DIRECTIONS: Wherever a picture sits, omit it. Output the rest of the listing exactly.

:: EXTRACTED RECORDS

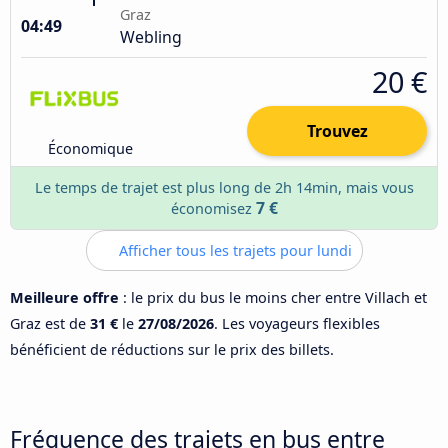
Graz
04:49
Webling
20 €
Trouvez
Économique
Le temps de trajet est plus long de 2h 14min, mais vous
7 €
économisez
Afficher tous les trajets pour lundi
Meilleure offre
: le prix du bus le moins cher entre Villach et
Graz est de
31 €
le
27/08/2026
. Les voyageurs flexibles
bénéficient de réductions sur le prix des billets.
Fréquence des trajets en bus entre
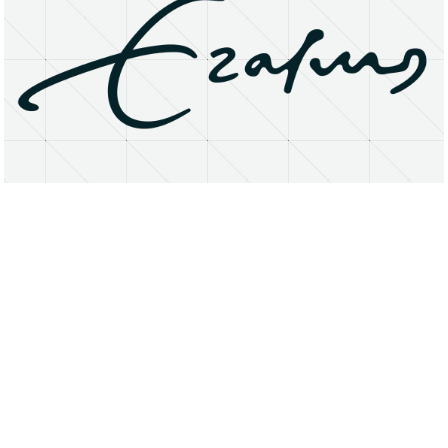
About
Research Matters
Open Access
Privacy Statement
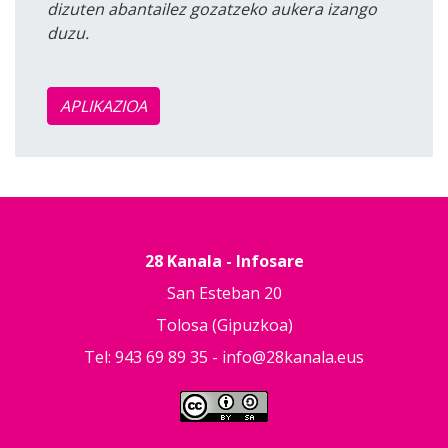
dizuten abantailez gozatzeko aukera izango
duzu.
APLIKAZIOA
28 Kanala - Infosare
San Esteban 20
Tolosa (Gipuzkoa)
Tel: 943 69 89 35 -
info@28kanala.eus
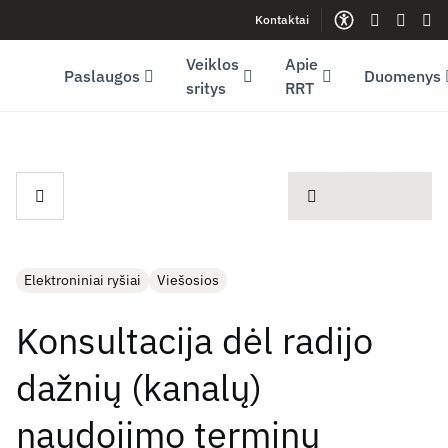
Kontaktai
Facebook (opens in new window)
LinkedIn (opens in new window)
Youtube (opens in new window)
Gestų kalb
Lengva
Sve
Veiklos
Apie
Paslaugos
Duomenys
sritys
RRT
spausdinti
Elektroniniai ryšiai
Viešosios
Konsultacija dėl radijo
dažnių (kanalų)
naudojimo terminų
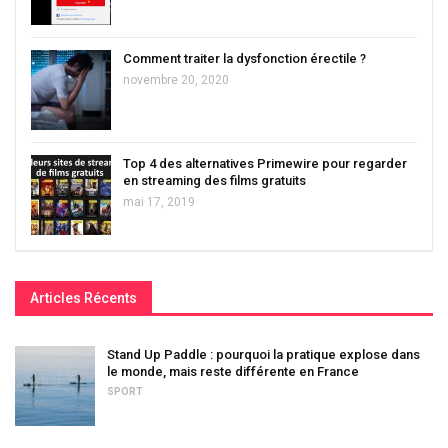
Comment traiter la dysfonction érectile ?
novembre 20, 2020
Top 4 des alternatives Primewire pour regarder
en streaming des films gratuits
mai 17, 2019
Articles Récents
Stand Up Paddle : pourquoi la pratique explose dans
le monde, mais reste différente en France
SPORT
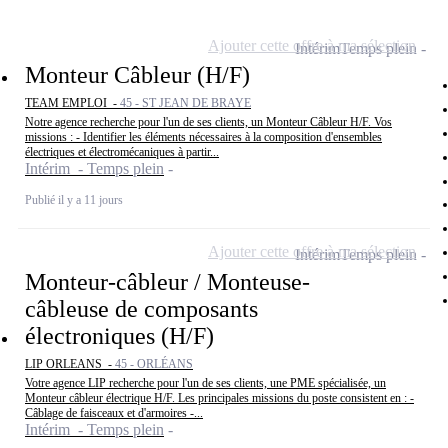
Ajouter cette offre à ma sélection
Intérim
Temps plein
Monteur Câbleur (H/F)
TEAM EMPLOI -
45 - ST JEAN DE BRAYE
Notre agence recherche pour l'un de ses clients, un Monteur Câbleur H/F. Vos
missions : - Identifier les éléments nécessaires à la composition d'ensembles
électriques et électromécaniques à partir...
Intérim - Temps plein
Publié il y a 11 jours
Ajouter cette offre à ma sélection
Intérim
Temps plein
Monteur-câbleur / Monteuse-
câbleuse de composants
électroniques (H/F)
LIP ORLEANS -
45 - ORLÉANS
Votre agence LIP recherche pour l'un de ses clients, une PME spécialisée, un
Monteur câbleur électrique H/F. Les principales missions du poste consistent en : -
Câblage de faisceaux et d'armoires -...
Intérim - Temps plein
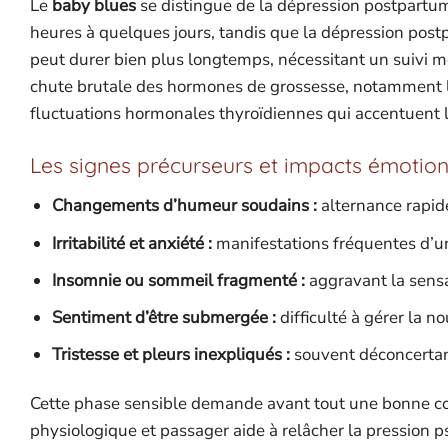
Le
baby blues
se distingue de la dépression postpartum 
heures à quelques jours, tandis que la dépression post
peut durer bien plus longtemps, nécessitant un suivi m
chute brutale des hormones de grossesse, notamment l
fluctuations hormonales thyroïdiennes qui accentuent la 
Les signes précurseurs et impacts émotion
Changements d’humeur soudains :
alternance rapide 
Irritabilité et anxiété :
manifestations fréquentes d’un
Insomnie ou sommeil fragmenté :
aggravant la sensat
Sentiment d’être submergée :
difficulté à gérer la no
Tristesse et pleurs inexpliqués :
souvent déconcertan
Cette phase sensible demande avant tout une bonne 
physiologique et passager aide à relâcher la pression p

::::

EXERCISE ANSWER:
Graz
04:49
Webling
20 €
Trouvez
Économique
Le temps de trajet est plus long de 2h 14min, mais vous
7 €
économisez
Afficher tous les trajets pour lundi
Meilleure offre
: le prix du bus le moins cher entre Villach et
Graz est de
31 €
le
27/08/2026
. Les voyageurs flexibles
bénéficient de réductions sur le prix des billets.
Fréquence des trajets en bus entre
About
Research Matters
Open Access
Privacy Statement
dizuten abantailez gozatzeko aukera izango
duzu.
APLIKAZIOA
28 Kanala - Infosare
San Esteban 20
Tolosa (Gipuzkoa)
Tel: 943 69 89 35 -
info@28kanala.eus
Kontaktai
Facebook (opens in new window)
LinkedIn (opens in new window)
Youtube (opens in new window)
Gestų kalb
Lengva
Sve
Veiklos
Apie
Paslaugos
Duomenys
sritys
RRT
spausdinti
Elektroniniai ryšiai
Viešosios
Konsultacija dėl radijo
dažnių (kanalų)
naudojimo terminų
Comment traiter la dysfonction érectile ?
novembre 20, 2020
Top 4 des alternatives Primewire pour regarder
en streaming des films gratuits
mai 17, 2019
Articles Récents
Stand Up Paddle : pourquoi la pratique explose dans
le monde, mais reste différente en France
SPORT
Ajouter cette offre à ma sélection
Intérim
Temps plein
Monteur Câbleur (H/F)
TEAM EMPLOI -
45 - ST JEAN DE BRAYE
Notre agence recherche pour l'un de ses clients, un Monteur Câbleur H/F. Vos
missions : - Identifier les éléments nécessaires à la composition d'ensembles
électriques et électromécaniques à partir...
Intérim - Temps plein
Publié il y a 11 jours
Ajouter cette offre à ma sélection
Intérim
Temps plein
Monteur-câbleur / Monteuse-
câbleuse de composants
électroniques (H/F)
LIP ORLEANS -
45 - ORLÉANS
Votre agence LIP recherche pour l'un de ses clients, une PME spécialisée, un
Monteur câbleur électrique H/F. Les principales missions du poste consistent en : -
Câblage de faisceaux et d'armoires -...
Intérim - Temps plein
Le
baby blues
se distingue de la dépression postpartum 
heures à quelques jours, tandis que la dépression post
peut durer bien plus longtemps, nécessitant un suivi m
chute brutale des hormones de grossesse, notamment l
fluctuations hormonales thyroïdiennes qui accentuent la 
Les signes précurseurs et impacts émotion
Changements d’humeur soudains :
alternance rapide 
Irritabilité et anxiété :
manifestations fréquentes d’un
Insomnie ou sommeil fragmenté :
aggravant la sensat
Sentiment d’être submergée :
difficulté à gérer la no
Tristesse et pleurs inexpliqués :
souvent déconcertan
Cette phase sensible demande avant tout une bonne 
physiologique et passager aide à relâcher la pression p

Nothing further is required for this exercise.